Thesis abstract: The proliferation of DNA from ancient remains is revolutionising the understanding of past population structure and demography. However, these data are often sparse (<1x coverage), making it challenging to extract reliable haplotype information from them, i.e. to model associations among linked SNPs. While this may not be essential when inferring population sub-structure involving genetically diverged groups, larger cohorts of samples from geographically proximate regions are emerging. In such cases, subtle genetic differences may be captured with haplotype information, demonstrated in analyses of cohorts containing geographically nearby present-day individuals.
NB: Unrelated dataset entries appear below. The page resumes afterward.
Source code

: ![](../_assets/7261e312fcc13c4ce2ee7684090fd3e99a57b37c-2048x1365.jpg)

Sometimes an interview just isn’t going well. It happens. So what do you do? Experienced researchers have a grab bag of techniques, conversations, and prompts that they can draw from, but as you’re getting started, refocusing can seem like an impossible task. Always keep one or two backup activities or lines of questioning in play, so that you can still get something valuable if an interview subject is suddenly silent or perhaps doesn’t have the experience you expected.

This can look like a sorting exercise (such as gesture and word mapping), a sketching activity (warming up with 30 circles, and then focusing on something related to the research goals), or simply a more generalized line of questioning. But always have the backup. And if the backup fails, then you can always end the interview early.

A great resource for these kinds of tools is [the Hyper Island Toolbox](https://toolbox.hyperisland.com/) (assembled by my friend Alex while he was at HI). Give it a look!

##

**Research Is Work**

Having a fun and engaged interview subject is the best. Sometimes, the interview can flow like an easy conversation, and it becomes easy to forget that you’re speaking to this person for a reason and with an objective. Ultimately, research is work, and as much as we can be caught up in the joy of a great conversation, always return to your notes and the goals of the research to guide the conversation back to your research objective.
Among such haplotype-based methods, Chromopainter has been used extensively in ancient DNA papers that analyse higher coverage (>1x) samples. Lower coverage data can be imputed to provide the dense SNPs that haplotype-based techniques require. However, imputation typically uses modern reference panels, and may be sensitive to effects that obscure fine-scale ancestry signals. Although efforts have been made, there has yet to be a detailed characterisation of the effect of imputation bias on Chromopainter analysis of a range of available aDNA populations for different coverages, and whether more power can be gained with new techniques.
In this thesis I propose modifications to the Chromopainter method to assist extracting haplotype information from low-coverage samples. These include accounting for allele probabilities, retaining SNPs adhering to specific criteria, and upweighting the likelihood contribution of genomic regions containing higher coverage SNPs. I explore these in the context of detecting subtle population structure, including measuring the loss in haplotype information from subsetting data to SNPs that overlap among SNP arrays.
I use these insights to analyse two datasets of newly sequenced ancient samples from Bavaria and Slavic-speaking regions. I also explore the genetic ancestry of ethnic minorities in UK Biobank and the effects of imputation bias in haplotype-based inference when jointly analysing individuals genotyped on different SNP arrays.